* Your task *
Reproduce precisely the lines between the start of the data below and the line with "change checkbox and", both included.

◆ ◆ ◆ ◆ ◆ ◆ ◆

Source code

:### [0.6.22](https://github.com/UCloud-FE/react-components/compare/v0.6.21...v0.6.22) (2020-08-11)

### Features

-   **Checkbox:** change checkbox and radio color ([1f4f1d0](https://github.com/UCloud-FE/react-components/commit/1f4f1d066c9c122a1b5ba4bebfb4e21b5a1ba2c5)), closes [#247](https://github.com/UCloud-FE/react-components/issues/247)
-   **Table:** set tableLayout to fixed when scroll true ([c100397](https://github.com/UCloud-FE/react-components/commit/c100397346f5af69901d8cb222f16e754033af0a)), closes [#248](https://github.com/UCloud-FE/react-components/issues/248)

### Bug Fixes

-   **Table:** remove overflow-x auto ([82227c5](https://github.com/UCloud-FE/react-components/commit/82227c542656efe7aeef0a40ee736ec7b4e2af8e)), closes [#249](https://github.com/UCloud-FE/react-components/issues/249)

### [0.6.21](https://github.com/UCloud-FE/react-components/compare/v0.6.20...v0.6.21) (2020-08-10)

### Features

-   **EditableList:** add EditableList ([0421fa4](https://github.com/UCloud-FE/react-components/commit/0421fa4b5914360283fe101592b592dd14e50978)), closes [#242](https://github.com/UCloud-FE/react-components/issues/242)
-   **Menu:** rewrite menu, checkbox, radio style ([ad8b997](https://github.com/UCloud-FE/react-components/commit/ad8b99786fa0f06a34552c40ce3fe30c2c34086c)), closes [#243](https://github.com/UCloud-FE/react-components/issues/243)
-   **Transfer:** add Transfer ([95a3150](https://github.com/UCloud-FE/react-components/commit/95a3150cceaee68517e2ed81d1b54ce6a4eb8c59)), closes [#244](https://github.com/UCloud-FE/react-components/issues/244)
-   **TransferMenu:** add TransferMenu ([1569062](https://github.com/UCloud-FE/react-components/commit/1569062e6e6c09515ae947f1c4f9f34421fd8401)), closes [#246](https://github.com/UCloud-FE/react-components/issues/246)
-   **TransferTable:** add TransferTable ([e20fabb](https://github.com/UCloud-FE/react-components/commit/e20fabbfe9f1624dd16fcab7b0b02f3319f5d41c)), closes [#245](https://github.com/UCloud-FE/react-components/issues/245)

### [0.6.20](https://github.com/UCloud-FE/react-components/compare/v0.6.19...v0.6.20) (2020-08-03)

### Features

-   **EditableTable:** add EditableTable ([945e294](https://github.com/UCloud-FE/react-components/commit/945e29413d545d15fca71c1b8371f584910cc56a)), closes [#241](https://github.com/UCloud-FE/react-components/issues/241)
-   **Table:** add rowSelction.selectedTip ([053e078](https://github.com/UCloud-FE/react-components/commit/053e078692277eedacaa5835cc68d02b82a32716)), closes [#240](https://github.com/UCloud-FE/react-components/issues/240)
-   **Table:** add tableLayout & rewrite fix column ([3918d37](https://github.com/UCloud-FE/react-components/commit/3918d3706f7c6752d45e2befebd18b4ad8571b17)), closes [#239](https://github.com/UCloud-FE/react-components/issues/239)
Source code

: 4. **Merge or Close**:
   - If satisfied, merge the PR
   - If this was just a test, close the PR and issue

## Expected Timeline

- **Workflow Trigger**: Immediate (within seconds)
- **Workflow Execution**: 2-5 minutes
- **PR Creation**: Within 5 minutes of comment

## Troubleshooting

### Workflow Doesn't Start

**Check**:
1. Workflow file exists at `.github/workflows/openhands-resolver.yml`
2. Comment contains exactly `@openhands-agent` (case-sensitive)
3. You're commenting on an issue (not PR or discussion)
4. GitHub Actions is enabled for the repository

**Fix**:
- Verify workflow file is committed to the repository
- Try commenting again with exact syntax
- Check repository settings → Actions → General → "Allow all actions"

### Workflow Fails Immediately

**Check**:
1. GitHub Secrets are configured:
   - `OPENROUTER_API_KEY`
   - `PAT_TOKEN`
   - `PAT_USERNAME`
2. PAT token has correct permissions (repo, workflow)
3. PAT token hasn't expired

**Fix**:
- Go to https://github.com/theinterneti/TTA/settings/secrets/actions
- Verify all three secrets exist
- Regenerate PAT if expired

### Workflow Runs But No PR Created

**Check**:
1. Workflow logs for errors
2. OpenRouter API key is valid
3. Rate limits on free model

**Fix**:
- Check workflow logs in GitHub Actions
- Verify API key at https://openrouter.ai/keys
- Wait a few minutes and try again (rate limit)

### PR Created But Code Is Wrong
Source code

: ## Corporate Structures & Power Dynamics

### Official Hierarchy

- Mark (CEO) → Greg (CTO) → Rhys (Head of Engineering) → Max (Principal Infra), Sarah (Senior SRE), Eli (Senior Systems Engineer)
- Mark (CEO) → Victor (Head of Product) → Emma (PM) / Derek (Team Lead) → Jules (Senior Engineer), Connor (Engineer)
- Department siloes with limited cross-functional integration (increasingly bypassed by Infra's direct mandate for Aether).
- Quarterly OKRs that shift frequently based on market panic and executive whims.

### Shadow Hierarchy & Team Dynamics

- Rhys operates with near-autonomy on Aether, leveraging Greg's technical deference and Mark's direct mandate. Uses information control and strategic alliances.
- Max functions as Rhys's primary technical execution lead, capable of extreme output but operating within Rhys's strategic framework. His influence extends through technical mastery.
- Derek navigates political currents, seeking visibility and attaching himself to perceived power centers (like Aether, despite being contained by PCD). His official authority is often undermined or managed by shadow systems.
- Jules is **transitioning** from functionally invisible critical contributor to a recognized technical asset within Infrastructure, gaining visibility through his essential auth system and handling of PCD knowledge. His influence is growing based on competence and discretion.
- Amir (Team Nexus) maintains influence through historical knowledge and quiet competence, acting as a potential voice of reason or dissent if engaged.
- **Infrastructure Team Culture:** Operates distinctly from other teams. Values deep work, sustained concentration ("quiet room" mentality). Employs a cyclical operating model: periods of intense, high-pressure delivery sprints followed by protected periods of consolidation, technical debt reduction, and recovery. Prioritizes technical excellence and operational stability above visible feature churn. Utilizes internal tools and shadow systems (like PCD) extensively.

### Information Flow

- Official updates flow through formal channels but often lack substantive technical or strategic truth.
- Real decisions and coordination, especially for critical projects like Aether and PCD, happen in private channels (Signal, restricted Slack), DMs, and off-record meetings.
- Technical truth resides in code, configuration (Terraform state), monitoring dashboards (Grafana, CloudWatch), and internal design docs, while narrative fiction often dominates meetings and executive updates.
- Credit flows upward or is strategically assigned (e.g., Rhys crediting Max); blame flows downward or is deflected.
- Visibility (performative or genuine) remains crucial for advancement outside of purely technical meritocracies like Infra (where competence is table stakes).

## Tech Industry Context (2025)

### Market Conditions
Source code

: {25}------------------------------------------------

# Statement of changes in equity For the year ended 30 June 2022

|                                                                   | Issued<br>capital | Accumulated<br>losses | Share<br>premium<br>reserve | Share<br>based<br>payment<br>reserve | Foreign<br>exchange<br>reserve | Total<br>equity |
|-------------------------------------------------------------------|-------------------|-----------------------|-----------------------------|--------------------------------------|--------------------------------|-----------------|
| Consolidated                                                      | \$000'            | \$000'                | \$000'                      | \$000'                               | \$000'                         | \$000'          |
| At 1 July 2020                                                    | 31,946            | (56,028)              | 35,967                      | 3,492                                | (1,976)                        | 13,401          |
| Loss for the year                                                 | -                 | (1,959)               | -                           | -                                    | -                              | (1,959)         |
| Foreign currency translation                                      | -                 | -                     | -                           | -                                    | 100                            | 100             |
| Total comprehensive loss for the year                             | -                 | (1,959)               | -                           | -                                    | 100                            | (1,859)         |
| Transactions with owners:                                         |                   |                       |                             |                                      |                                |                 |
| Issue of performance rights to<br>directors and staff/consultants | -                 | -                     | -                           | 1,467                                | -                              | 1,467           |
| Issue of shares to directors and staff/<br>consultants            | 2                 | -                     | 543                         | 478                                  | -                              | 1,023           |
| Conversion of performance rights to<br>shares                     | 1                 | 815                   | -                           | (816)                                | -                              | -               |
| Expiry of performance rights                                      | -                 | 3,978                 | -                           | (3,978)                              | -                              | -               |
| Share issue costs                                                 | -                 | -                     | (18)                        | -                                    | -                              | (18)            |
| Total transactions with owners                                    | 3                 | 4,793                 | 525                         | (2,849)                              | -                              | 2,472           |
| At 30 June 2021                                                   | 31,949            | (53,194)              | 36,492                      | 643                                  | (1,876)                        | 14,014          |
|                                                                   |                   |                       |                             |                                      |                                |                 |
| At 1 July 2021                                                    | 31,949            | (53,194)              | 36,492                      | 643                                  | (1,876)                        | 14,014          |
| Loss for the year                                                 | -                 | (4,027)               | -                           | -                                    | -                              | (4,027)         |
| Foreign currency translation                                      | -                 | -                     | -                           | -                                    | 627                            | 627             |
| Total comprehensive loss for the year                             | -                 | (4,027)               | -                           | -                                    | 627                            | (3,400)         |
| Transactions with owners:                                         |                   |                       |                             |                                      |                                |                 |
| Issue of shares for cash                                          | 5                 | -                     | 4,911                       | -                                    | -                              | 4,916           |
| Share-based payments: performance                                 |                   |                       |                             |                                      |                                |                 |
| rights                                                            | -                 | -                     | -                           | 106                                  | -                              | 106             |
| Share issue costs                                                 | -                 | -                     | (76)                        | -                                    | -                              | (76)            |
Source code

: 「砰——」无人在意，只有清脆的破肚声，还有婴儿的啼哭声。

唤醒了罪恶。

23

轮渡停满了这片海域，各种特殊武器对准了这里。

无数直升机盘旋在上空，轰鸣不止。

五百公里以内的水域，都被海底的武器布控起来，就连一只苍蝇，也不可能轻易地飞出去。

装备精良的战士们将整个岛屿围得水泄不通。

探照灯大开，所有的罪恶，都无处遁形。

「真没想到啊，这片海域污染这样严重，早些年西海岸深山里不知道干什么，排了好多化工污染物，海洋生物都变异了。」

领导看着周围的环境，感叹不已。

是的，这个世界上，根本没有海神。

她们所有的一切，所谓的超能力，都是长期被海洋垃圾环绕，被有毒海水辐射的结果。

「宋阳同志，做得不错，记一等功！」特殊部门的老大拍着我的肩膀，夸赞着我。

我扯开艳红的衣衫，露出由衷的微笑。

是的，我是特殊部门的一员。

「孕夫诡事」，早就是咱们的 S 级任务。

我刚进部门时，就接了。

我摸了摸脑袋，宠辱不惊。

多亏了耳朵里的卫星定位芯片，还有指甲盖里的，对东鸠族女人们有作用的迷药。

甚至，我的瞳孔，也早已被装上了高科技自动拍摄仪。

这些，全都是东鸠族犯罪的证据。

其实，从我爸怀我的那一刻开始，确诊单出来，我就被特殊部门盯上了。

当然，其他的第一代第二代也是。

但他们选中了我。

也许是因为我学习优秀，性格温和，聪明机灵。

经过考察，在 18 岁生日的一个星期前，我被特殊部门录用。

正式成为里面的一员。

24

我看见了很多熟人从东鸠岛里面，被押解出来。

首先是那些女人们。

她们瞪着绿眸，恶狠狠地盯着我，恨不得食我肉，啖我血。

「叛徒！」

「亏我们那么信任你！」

◆ ◆ ◆ ◆ ◆ ◆ ◆

* Exercise result *
Source code

:### [0.6.22](https://github.com/UCloud-FE/react-components/compare/v0.6.21...v0.6.22) (2020-08-11)

### Features

-   **Checkbox:** change checkbox and radio color ([1f4f1d0](https://github.com/UCloud-FE/react-components/commit/1f4f1d066c9c122a1b5ba4bebfb4e21b5a1ba2c5)), closes [#247](https://github.com/UCloud-FE/react-components/issues/247)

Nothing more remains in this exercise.